La falacia del mal menor

Recientemente la revista Semana dio su espaldarazo a las objeciones presidenciales a la reforma a la justicia con la tesis del mal menor. Así, esas objeciones, no previstas en la ley, serían la solución menos costosa a la crisis política. Semana se unió a quienes creen que éstas eran la única salida.

Es discutible. Santos tenía otra opción, como lo destacó Armando Novoa, director de Plural. Pudo promulgar la reforma y, de inmediato, declarar el estado de conmoción interior. Así, habría dictado decretos que anularan en la práctica lo aprobado y evitado que muchos salieran de la cárcel.

A su turno, la Corte Constitucional podría haber estudiado la reforma a la justicia, la declaratoria del estado de conmoción interior y los decretos. En este caso, Santos habría evitado una expansión abusiva de sus poderes por vía de interpretación, una consecuencia indeseable de las objeciones presidenciales.

Alguien alegaría que esta solución pide demasiado a la conmoción interior, que debe ser usada en situaciones excepcionales. En Francia, por ejemplo, el presidente sólo puede invocar un poder semejante cuando está interrumpido el normal funcionamiento de las ramas públicas. Pero, en el caso de la reforma, uno puede argumentar que uno de los poderes públicos funcionó anormalmente y afectó la estabilidad institucional y la convivencia.

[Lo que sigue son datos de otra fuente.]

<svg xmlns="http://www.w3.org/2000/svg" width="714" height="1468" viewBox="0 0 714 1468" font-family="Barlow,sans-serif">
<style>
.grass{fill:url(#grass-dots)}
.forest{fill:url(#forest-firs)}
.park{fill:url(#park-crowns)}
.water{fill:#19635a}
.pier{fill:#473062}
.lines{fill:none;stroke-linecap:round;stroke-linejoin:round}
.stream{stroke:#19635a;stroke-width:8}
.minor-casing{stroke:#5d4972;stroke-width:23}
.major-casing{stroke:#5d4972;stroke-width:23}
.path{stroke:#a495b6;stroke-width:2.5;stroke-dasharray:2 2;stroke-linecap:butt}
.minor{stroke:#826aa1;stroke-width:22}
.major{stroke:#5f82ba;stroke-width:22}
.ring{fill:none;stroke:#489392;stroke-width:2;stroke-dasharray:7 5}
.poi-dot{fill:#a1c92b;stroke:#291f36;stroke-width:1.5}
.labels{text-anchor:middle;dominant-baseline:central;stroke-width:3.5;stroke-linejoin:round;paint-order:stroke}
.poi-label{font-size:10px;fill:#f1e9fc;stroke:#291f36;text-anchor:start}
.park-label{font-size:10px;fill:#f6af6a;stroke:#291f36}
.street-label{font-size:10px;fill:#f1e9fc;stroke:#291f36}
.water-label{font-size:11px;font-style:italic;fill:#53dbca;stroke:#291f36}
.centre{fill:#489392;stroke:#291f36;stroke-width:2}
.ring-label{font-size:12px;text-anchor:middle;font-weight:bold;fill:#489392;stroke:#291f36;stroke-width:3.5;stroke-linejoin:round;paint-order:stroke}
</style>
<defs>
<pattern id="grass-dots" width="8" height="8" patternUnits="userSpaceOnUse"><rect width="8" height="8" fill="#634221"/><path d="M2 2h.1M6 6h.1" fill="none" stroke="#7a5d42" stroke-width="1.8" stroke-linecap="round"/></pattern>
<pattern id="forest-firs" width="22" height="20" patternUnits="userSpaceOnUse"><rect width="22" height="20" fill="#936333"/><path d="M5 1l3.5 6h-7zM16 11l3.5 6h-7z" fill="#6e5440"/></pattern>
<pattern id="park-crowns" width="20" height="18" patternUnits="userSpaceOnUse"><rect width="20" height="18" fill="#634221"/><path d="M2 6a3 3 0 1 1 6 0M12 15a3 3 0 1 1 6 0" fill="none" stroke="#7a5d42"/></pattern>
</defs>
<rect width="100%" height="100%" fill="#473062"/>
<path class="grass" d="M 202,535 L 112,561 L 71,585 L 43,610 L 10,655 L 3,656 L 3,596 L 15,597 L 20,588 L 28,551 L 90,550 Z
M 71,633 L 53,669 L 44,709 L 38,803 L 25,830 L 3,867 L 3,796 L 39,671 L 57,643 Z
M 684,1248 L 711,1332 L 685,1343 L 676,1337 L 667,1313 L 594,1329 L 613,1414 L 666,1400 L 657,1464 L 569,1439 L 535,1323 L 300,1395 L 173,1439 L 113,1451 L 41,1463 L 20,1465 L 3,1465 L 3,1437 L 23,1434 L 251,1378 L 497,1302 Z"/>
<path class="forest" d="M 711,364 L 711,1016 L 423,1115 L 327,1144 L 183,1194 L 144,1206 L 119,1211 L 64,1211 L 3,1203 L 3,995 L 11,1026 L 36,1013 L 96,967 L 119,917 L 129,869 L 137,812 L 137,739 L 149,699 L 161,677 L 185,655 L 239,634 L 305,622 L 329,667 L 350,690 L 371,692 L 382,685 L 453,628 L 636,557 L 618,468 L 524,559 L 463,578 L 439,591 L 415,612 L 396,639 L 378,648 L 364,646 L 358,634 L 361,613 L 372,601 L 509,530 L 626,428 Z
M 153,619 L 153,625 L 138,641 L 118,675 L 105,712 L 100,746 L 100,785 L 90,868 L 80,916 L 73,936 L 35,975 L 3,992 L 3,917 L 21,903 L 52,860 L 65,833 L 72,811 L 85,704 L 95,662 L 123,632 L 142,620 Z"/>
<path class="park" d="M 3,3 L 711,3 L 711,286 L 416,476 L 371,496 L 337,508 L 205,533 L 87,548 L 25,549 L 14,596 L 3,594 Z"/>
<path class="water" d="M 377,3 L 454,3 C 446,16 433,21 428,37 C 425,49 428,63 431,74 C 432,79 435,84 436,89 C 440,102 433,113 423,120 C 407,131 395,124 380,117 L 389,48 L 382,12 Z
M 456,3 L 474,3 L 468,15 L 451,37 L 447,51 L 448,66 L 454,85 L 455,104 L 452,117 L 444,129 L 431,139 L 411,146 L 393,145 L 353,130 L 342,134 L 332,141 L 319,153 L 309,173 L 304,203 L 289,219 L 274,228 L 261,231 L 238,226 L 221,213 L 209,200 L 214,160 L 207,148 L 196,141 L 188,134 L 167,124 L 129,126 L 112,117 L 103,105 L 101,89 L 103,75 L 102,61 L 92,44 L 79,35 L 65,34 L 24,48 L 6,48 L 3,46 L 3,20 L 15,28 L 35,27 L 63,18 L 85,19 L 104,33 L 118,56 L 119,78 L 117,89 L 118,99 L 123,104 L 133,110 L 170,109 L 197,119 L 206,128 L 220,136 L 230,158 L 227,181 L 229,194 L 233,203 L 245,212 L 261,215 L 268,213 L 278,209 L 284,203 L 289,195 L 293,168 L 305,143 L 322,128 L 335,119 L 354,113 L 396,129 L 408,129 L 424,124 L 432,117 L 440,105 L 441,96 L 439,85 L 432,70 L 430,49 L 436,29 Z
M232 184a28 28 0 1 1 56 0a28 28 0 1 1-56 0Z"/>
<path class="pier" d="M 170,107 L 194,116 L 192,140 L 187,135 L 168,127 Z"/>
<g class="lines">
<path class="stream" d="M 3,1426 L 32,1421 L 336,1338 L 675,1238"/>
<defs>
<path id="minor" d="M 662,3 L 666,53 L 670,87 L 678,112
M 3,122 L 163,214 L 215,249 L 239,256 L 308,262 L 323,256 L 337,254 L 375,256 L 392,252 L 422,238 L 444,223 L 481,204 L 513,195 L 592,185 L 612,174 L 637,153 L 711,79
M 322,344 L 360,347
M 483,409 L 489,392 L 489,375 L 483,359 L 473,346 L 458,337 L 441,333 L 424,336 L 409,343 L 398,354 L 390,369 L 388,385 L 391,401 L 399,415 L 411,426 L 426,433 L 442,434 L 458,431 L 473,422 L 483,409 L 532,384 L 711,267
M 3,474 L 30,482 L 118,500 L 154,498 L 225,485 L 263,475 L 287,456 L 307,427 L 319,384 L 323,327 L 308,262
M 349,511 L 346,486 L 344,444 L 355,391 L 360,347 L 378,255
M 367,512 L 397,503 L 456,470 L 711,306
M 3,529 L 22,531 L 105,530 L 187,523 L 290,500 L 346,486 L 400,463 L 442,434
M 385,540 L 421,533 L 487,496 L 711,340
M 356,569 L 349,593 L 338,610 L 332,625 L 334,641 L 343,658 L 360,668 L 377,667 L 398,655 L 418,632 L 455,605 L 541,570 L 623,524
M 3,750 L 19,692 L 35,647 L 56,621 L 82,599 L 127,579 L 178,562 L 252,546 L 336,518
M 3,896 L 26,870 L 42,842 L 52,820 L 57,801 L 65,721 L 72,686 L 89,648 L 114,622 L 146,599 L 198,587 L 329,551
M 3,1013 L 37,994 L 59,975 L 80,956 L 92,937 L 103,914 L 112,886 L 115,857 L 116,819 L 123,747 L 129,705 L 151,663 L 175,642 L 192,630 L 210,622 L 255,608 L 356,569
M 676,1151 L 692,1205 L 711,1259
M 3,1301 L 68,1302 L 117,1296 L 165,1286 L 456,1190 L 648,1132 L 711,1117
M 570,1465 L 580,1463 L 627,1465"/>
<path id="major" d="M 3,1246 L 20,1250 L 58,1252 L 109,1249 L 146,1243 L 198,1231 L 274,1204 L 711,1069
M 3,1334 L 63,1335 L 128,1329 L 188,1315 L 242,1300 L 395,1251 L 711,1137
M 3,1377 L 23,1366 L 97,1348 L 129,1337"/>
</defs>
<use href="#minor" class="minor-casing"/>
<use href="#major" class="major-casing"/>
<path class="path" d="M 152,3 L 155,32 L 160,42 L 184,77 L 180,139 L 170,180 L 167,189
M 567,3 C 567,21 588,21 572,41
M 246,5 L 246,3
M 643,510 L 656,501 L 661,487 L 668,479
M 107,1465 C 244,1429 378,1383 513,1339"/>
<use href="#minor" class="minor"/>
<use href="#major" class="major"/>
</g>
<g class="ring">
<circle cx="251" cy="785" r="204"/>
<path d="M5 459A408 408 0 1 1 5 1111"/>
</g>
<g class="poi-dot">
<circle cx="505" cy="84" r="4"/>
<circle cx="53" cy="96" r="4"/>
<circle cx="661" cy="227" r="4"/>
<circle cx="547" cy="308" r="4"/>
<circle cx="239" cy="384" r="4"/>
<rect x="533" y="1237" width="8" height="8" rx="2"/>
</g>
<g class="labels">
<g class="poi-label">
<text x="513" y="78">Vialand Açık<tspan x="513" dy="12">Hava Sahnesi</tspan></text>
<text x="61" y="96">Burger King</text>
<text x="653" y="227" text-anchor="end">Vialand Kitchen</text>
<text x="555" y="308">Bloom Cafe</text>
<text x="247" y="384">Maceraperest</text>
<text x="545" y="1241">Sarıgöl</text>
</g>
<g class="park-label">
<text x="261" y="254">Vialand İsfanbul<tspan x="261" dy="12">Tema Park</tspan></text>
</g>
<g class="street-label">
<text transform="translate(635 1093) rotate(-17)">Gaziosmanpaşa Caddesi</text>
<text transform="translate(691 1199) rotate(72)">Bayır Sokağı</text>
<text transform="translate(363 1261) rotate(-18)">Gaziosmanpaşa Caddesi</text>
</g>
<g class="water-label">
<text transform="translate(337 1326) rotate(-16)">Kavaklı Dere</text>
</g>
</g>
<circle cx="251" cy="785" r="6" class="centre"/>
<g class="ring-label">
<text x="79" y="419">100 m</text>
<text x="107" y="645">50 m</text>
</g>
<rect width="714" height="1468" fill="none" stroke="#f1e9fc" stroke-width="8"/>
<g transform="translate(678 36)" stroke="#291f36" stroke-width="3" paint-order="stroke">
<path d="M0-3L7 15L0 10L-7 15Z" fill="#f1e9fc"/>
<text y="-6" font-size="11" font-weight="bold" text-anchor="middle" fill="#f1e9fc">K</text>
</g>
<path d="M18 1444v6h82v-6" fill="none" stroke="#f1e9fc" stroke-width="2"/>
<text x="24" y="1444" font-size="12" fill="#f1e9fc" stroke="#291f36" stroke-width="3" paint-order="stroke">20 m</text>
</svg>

Otro fue el camino del Gobierno. Podríamos otorgarle el Premio Nacional de Argumentación Jurídica “Godofredo Cínico Caspa”. Y al fiscal general, Eduardo Montealegre, pero con una mención especial por el modo frívolo e indecoroso como ha defendido lo que él mismo llamó una “herejía constitucional”.

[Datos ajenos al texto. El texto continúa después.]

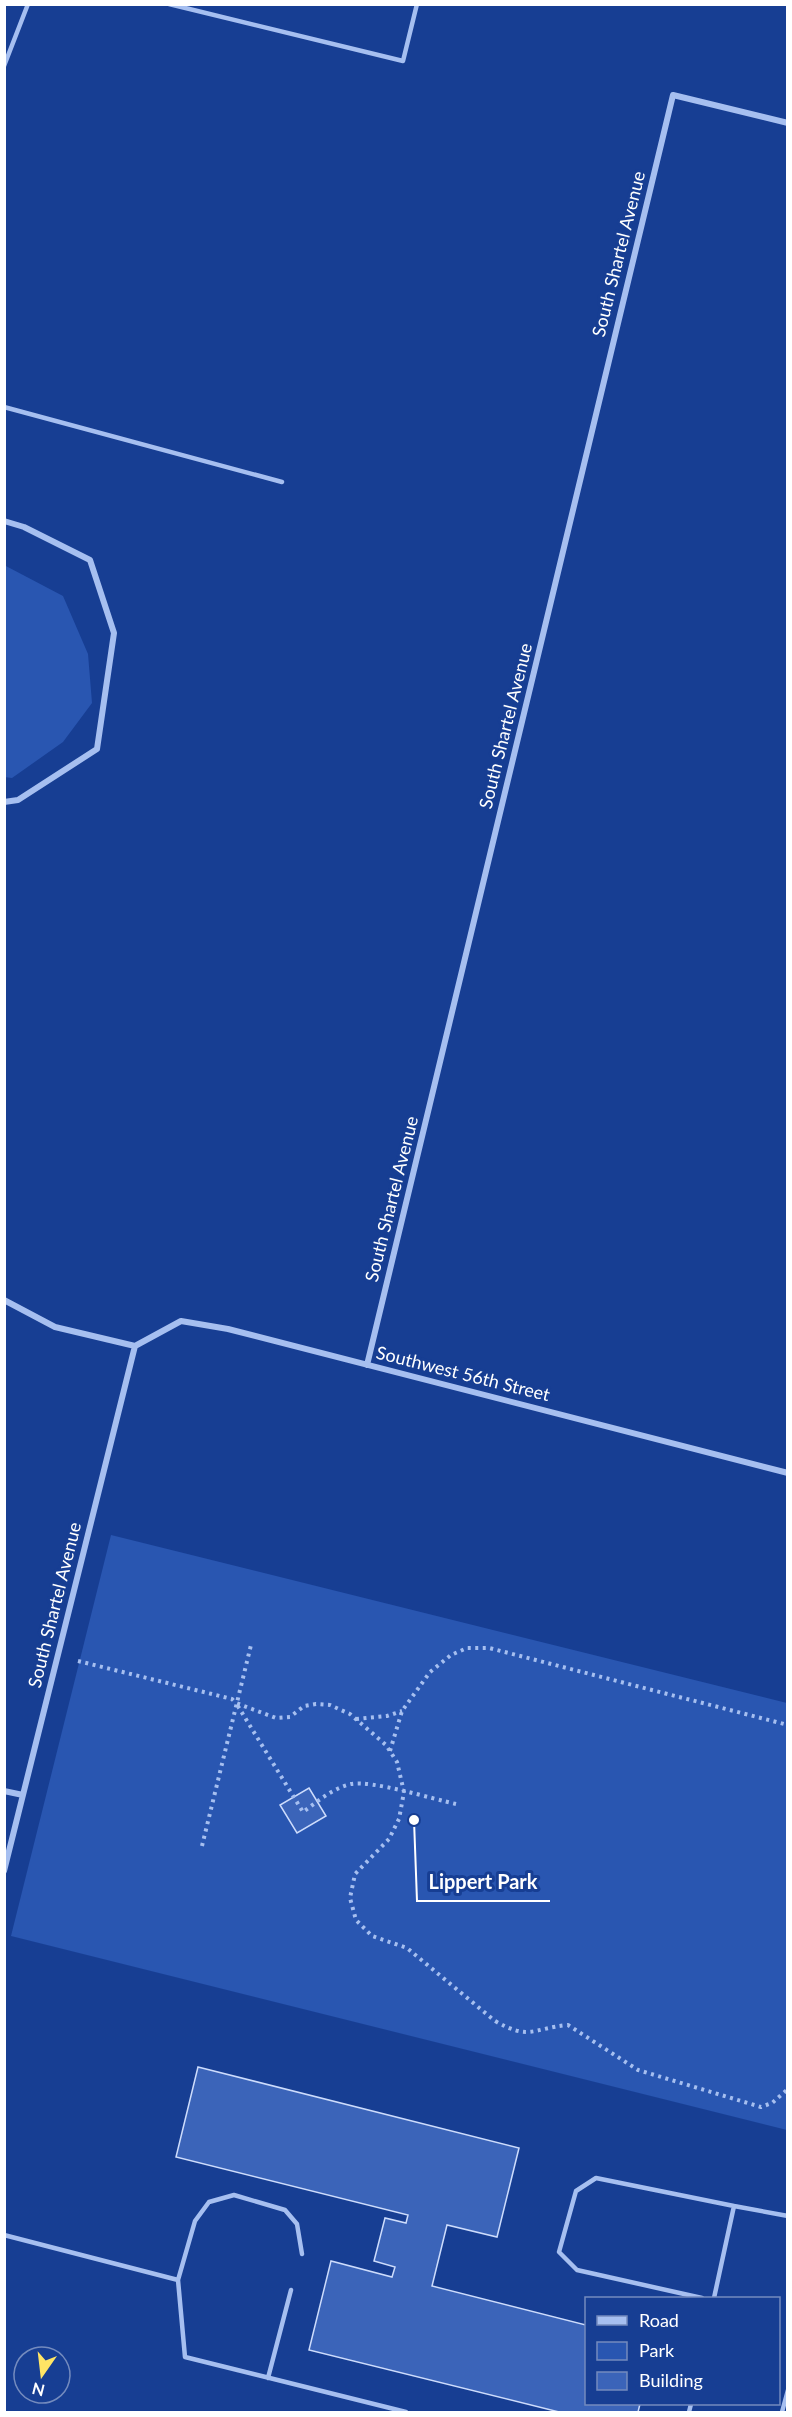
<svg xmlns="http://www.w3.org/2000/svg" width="792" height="2417" font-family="Lato,sans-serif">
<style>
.green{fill:#2956b1}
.building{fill:#3b64b9;stroke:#cddcfc;stroke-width:1.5}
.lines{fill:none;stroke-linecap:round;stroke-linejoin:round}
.path{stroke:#a6bff0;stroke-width:4;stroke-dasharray:3 4.5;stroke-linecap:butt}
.service{stroke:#a6bff0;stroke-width:4.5}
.minor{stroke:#a6bff0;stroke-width:6}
.labels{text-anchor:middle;stroke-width:6;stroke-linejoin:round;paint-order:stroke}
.street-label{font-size:18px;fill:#fff;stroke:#173e93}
.leader{fill:none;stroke:#fff;stroke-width:2}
.callout-dot{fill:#fff;stroke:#173e93;stroke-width:2}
.callout-label{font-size:20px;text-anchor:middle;font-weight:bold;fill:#fff;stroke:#173e93;stroke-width:6;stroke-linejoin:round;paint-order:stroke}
</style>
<rect width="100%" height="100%" fill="#173e93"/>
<path class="green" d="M4,565L63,596L88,654L92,703L63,742L12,778L4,777Z
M111,1535L787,1703V2130L11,1936Z"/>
<path class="building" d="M309,1788L326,1816L297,1833L280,1805Z
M198,2067L519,2148L497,2237L447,2225L432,2286L586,2325V2404H640L638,2412H559L309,2350L331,2261L392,2277L395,2267L374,2261L385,2218L406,2223L408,2215L176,2157Z"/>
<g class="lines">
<path class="path" d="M78,1661L232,1699L235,1702
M356,1719L387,1716L402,1711
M390,1751L402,1711L430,1672L451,1655L467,1648H489L788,1725
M456,1804C433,1799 372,1780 351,1784C333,1788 318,1801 303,1812L236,1703L276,1718L290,1717L304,1706L316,1704L330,1705L350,1714L386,1745L397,1762L404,1792L399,1819L389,1839L355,1874L350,1898L356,1920L372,1936L407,1948L495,2021C530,2041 533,2028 568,2025L638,2070L761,2107L772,2103L788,2089
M202,1846L251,1645"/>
<path class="service" d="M169,4L403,61L417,4
M4,66L28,4
M4,407L282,482
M734,2206L788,2216
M4,2235L178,2280L185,2357L406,2412
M178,2280L195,2221L209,2202L234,2195L285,2210L297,2224L302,2254
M702,2298L577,2270L559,2252L576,2191L596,2178L734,2206L714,2298
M268,2378L291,2290
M689,2412L691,2404
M782,2412L788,2390"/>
<path class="minor" d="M4,521L24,527L90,560L114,633L97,749L18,800L4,802
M4,1300L55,1327L135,1346
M135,1346L181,1321L228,1329L788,1473
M367,1365L673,95L788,123
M4,1791L23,1795
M4,1871L135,1346"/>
</g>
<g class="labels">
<g class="street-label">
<text transform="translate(619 254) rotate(-76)" y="6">South Shartel Avenue</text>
<text transform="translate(506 726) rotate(-76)" y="6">South Shartel Avenue</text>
<text transform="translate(392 1199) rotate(-76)" y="6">South Shartel Avenue</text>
<text transform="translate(463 1374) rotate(14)" y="6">Southwest 56th Street</text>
<text transform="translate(55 1605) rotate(-76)" y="6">South Shartel Avenue</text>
</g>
</g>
<path class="leader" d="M414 1820L417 1901H550"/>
<circle class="callout-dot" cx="414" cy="1820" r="6"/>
<g class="callout-label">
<text x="483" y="1889">Lippert Park</text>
</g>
<rect width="792" height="2417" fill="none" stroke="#ffffff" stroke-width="12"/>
<rect x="585" y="2297" width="195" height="108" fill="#173e93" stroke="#748bbe" stroke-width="1.5"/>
<rect x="597" y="2316" width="30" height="9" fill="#a6bff0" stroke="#748bbe" stroke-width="1.5"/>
<text x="639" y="2327" font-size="18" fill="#ffffff">Road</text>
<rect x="597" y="2342" width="30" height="18" fill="#2956b1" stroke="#748bbe" stroke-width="1.5"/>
<text x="639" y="2357" font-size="18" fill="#ffffff">Park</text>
<rect x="597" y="2372" width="30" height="18" fill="#3b64b9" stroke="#748bbe" stroke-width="1.5"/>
<text x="639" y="2387" font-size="18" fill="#ffffff">Building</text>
<g transform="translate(42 2375) rotate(194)"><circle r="28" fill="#173e93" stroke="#748bbe" stroke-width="1.5"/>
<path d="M0-4.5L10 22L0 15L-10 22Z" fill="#ffe565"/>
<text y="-9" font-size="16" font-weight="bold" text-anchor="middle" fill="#ffffff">N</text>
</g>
</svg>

El constitucionalismo sirve para delimitar el poder y evitar su concentración. El argumento comparativo —salvo la Constitución autoritaria de Chile, ninguna constitución latinoamericana le otorga al presidente un poder semejante— está al servicio de este rasero: las objeciones presidenciales son infundadas. Por eso extraña que algunos reduzcan al absurdo este argumento para defender la posición del Gobierno.